Oui c’est vrai, il était plus lent que les autres.
Mais finalement, il arrivait parfaitement à assimiler la même chose que les autres…
Le corps enseignant le considérait comme débile. Moi, je le considérais comme un enfant qui prenait le temps d’apprendre la profondeur. Je ne sais pas ce qu’il est devenu, mais je suis certain qu’il vit aujourd’hui une vie en dehors de l’ordinaire.
Je ne fais pas de misérabilisme ou du sentimentalisme, je sais que cet enfant soit-disant “pas doué” avait de la profondeur.
Ce que la musique m’a appris, au delà des sons : personne n’a une mauvaise oreille. Mais personne non plus (à part quelques exceptions) n’ai appris à écouter. Personne ne chante faux lorsqu’il sait s’entendre chanter.
Et merci de nous aider, de nous inciter à écouter les fausses notes de notre vie.
Merci Stéphane pour votre travail.
Bonjour Stéphane,
Quel magnifique témoignage, Stéphane. Moi aussi, dans mon enfance/jeunesse, “on” m’a dit que je n’étais pas fait pour ci ou ça. Entendons-nous bien, j’ai eu la chance d’être élevé/éduqué par des parents merveilleux, ouverts mais avec leurs convictions, intelligents et surtout, profondément humains. Ils sont partis, maintenant. Mon père, il y a 20 ans, ma mère l’an dernier. Et, encore régulièrement, des personnes me parlent d’eux, de leur humanité.

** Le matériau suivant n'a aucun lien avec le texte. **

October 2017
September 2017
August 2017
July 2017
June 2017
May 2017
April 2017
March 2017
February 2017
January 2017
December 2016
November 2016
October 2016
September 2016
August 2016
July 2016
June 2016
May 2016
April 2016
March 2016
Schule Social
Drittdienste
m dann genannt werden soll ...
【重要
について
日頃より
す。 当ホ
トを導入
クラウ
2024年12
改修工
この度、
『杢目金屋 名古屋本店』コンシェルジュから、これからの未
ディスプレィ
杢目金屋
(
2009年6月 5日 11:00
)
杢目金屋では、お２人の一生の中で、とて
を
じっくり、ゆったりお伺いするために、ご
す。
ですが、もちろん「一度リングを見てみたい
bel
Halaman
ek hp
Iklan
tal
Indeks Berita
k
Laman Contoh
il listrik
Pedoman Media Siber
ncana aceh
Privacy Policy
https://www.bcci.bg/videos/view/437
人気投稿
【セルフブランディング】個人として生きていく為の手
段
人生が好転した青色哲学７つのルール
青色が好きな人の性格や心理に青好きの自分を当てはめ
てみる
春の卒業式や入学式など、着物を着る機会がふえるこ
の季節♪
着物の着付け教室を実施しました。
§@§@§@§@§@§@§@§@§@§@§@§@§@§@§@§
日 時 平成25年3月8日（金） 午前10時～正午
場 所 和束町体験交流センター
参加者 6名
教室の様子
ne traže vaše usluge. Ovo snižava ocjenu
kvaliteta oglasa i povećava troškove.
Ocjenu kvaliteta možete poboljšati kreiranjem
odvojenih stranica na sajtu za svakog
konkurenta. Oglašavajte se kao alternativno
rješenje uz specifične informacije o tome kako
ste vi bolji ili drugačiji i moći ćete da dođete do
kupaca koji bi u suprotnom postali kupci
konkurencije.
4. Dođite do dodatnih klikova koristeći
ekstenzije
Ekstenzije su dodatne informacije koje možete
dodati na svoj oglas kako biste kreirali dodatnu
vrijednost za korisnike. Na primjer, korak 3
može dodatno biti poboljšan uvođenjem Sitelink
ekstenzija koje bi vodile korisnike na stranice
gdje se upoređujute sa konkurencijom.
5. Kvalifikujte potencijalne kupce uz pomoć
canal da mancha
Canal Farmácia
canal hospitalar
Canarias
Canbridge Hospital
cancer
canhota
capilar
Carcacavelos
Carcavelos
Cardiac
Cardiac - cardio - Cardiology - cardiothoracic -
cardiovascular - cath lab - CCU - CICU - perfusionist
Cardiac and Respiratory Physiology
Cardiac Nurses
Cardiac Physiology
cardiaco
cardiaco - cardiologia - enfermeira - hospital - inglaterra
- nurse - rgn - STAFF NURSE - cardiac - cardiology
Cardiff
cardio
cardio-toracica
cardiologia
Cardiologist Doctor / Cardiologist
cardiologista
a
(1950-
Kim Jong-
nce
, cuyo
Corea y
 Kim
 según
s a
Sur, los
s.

Tout ça pour dire que, malgré tout, ils ont pu, à un moment ou un autre, inhiber une envie de métier (je ne parle pas ici de carrière). L’un d’entre eux : animateur radio. Et pourquoi pas ? Je jouais, avec mon magnétophone, à faire des émissions. Mais, ma très chère et magnifique mère m’a un jour dit que je n’étais pas fait pour ça. J’étais trop timide, pas assez de bagou.
Tant pis, j’ai fait autre chose. Et je ne le regrette pas. Les regrets ne serviraient à rien.
Nous, tous autant que nous sommes, touchés, à juste titre par votre texte, Stéphane, n’avons-nous pas, à un moment ou un autre, tenu ce genre de discours ? Emis un avis ? Porté un jugement ?
Alors, merci, Stéphane, de nous apporter ce témoignage qui nous amène à réfléchir, à essayer d’être meilleurs, même si nous restons Ô combien faillibles. Nous ne sommes que des humains, après tout.
Mais, prenons garde. Comme le disait mon psy : “Les mots peuvent tuer”. Physiquement ou moralement.
Hervé
Bonsoir Stephane et les time-coachers mélomanes
Si ce prélude de chopin vous a ému, écoutez donc cette bossa-nova,
enregistrée en 63 par Stan Getz, Luiz Bonfa, avec la chanteuse aveugle Maria Toledo (et d’autres)
http://www.youtube.com/watch?v=q5sMGsOz9SA
La mélodie est la aussi basée sur cette petite gamme descendante.
Et l’émotion dégagée est toute aussi forte…
Bonne écoute pour ceux qui découvrent cette merveille !
qu’il a lui même les yeux qui brillent !!! visiblement il y a échange et retour !!!